Kurz nachdem Meta sein Sprachmodell LLaMA für bestimmte Personen – darunter neben dem akademischen Bereich auch Mitarbeiter von staatlichen und zivilgesellschaftlichen Organisationen sowie Forscher aus der Industrie – zugänglich gemacht hatte, leakte ein User den gesamten Code. Berichte darüber, dass das Modell missbraucht wurde, um rassistische Äußerungen zu produzieren, machten die Runde.

Meta setzt auf Masse

So haben sowohl der Open-Source-Ansatz als auch das Beharren auf geistigem Eigentum ihr Für und Wider. Dass die Tech-Konzerne in dieser Grundsatzdiskussion den Fokus auf die gesellschaftlichen Folgen legen, führt jedoch am Kern der Sache vorbei. Meta, OpenAI und Co. lenken damit von den eigentlichen Beweggründen ihrer jeweiligen Strategie ab. Beweggründe, die rein von den eigenen wirtschaftlichen Interessen getrieben sind.

Es ist doch so: OpenAI besitzt mit ChatGPT ein gut laufendes Geschäftsmodell. User zahlen 20 US-Dollar im Monat, um alle Funktionen nutzen zu können. Unternehmen, die den Code von OpenAI einsetzen wollen, um beispielsweise Tools zur automatisierten Texterstellung zu entwickeln, müssen einen Lizenzvertrag abschließen. Kurz: OpenAI erwirtschaftet Umsatz mit seiner Software. Warum sollte das Unternehmen sie also kostenlos als Open-Source hergeben?

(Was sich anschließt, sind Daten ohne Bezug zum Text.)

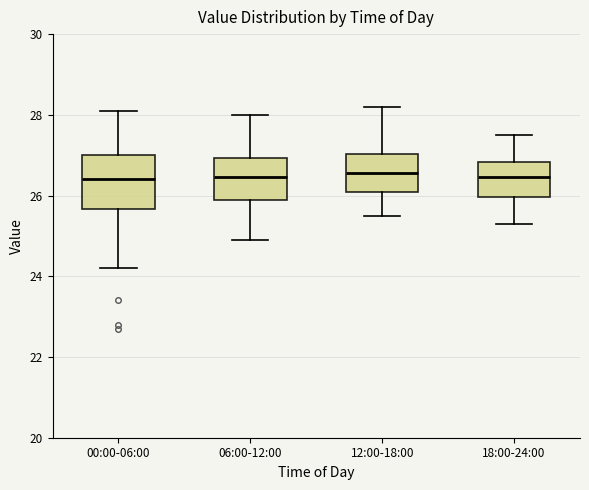

Reading left to right, read every box against the y-axis: the position of its median line, the range the box covers, and the ends of its whiskers. The values are not printed on the chart, so give them approximately, as read against the axis.

00:00-06:00: median 26.4, box 25.6 to 27.0, whiskers 24.2 to 28.2
06:00-12:00: median 26.4, box 26.0 to 27.0, whiskers 25.0 to 28.0
12:00-18:00: median 26.6, box 26.2 to 27.0, whiskers 25.6 to 28.2
18:00-24:00: median 26.4, box 26.0 to 26.8, whiskers 25.4 to 27.6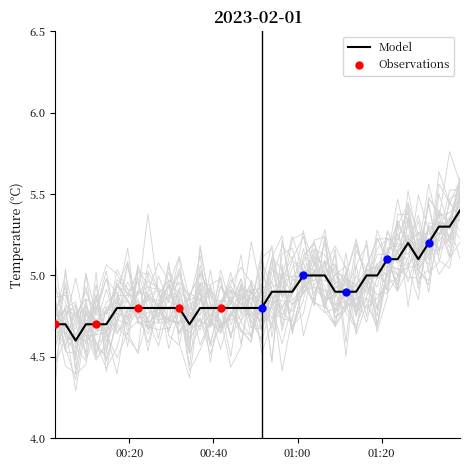

What is the highest value of the Model series?

5.4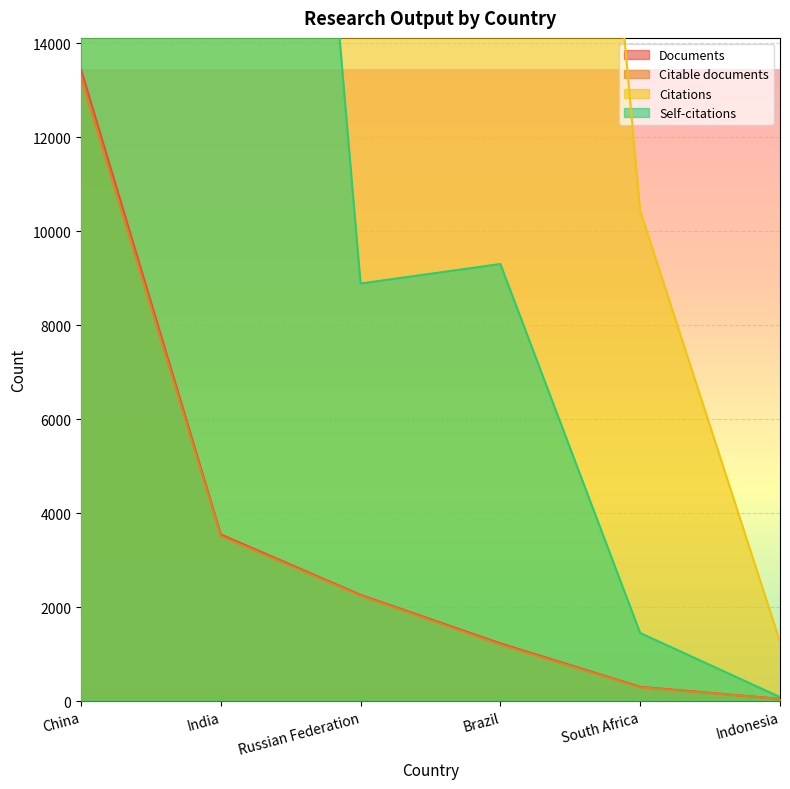

What is the smallest value displayed?

45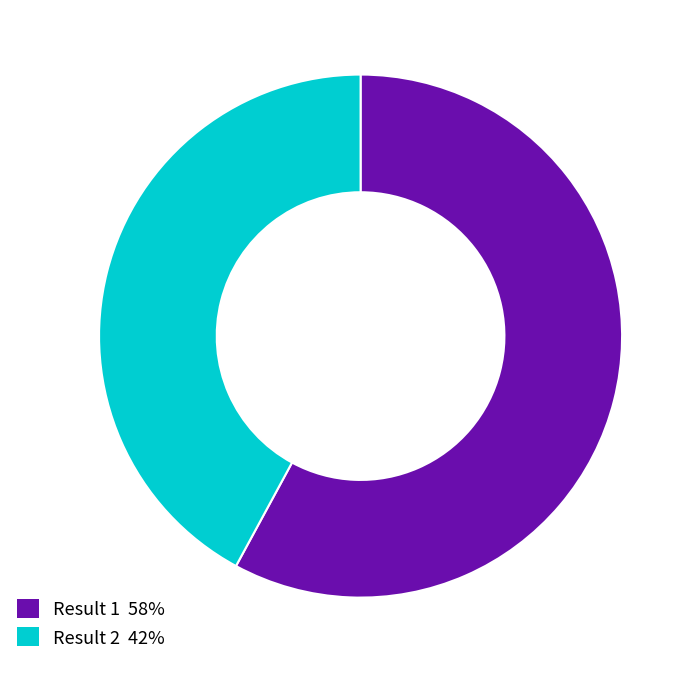

Is it true that Result 1 is 58% of the pie?

True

Meta hingegen war 2022 mit dem Metaverse beschäftigt und hat den KI-Boom womöglich gar nicht kommen sehen, sicher aber verschlafen. Allmählich wacht Meta auf, hat aber anders als OpenAI noch kein funktionierendes Produkt. Um Boden gutzumachen, schmeißt der Konzern seinen Code nun (fast) jedem, der ihn haben will, hinterher. Meta setzt auf Masse, auf Skaleneffekte. Die Logik: Je mehr Leute mit den Open-Source-Modellen arbeiten, desto größer wird der Einfluss der Zuckerberg-Firma.

Ein fiktives, aber nicht unwahrscheinliches Szenario: In irgendeiner Garage in San Francisco entwickeln IT-Studenten auf Grundlage von LLaMA einen Chatbot, der ChatGPT bei weitem überlegen ist. Diese Studenten gründen anschließend ein Startup, in das Meta erst als Investor einsteigt, um es wenig später komplett zu übernehmen.

Auch OpenAI startete als Non-Profit mit dem hehren Ziel "Wert für alle, anstatt für Aktionäre zu schaffen". Dann kamen die Microsoft-Milliarden. Der Rest ist Geschichte. Nicht auszuschließen, dass Meta gerade versucht, diese Geschichte zu wiederholen.